On 27/10/20 22:42, Sean Christopherson wrote:
> Add a macro, which is probably long overdue, to replace open coded
> variants of "~(KVM_PAGES_PER_HPAGE(level) - 1)".  The straw that broke the
> camel's back is the TDP MMU's round_gfn_for_level(), which goes straight
> for the optimized approach of using NEG instead of SUB+NOT (gcc uses NEG
> for both).  The use of '-(...)' made me do a double take (more like a
> quadrupal take) when reading the TDP MMU code as my eyes/brain have been
> heavily trained to look for the more common '~(... - 1)'.

The upside is that a "how many" macro such as KVM_PAGES_PER_HPAGE will
have only one definition that makes sense.  With a "mask" macro you
never know if the 1s are to the left or to the right.  That is, does
"gfn & KVM_HPAGE_GFN_MASK(x)" return the first gfn within the huge page
or the index of the page within the huge page?

This is actually a problem with this series; see this line in patch 3:

-	mask = KVM_PAGES_PER_HPAGE(level) - 1;
+	mask = ~KVM_HPAGE_GFN_MASK(level);
        ^^^^                  ^^^^

So it's a mask, but not _that_ mask, _another_ mask. :)  That's why I
don't really like "mask" macros, now the other question is how to
express bit masking with "how many" macros.

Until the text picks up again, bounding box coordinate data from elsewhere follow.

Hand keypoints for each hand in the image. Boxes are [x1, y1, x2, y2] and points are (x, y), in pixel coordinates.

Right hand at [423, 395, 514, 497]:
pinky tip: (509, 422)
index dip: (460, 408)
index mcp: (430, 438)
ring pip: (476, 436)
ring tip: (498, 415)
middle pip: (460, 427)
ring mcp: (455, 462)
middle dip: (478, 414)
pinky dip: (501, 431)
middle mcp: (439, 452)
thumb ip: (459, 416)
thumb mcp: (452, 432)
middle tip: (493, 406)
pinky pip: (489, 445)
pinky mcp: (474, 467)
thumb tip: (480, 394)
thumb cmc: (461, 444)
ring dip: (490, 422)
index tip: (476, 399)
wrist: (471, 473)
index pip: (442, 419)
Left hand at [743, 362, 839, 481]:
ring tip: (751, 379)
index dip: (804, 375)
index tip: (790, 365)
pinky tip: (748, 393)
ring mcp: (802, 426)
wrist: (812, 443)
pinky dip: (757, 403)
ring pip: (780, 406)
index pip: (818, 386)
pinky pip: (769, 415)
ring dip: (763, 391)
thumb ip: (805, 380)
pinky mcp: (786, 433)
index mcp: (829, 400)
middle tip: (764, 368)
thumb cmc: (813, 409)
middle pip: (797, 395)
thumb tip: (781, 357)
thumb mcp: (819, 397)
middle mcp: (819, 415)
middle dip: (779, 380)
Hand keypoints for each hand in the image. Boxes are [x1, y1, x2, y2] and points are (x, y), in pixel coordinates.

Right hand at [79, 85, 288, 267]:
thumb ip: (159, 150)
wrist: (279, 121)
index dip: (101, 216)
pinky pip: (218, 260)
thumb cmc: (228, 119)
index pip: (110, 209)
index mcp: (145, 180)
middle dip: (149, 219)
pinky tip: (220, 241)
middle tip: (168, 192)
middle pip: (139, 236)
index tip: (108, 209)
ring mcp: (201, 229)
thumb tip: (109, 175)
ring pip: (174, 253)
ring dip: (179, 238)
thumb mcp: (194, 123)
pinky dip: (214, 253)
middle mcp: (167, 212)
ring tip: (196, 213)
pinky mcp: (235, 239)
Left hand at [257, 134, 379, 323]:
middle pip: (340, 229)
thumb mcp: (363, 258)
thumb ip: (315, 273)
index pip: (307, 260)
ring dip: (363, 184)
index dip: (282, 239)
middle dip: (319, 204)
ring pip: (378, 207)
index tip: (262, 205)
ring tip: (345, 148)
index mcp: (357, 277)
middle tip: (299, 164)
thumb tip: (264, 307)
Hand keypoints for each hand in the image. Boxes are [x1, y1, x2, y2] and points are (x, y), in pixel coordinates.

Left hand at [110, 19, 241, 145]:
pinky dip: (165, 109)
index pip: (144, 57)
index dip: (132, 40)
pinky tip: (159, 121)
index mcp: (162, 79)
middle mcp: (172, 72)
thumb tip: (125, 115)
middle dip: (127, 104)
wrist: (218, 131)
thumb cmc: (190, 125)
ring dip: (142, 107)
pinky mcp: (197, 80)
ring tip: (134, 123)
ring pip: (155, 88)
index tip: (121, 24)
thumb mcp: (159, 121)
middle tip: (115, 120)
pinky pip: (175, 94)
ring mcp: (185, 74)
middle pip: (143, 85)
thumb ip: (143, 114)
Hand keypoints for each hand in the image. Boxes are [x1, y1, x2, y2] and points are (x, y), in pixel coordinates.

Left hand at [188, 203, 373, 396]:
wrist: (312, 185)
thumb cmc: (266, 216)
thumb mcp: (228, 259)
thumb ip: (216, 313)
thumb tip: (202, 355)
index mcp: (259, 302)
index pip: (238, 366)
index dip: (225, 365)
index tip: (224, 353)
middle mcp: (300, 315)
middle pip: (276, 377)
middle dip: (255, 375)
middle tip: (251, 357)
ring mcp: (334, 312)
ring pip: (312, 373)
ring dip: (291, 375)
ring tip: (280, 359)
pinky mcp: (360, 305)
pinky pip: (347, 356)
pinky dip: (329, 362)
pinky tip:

First of all, I think we all agree that when reading "x & how_many()" we
assume (or we check first thing of all) that the right side is a power
of two.  I like "x & -y" because---even if your eyes have trouble
distinguishing "-" from "~"---it's clearly not "x & (y-1)" and therefore
the only sensible operation that the AND can do "clear everything to the
right".

Now I realize that maybe my obsession for bit twiddling tricks is not
shared with everyone, and of course if you're debugging it you have to
look closer and check if it's really "x & -y" or "x & ~y", but at least
in normal cursory code reading that's how it works for me.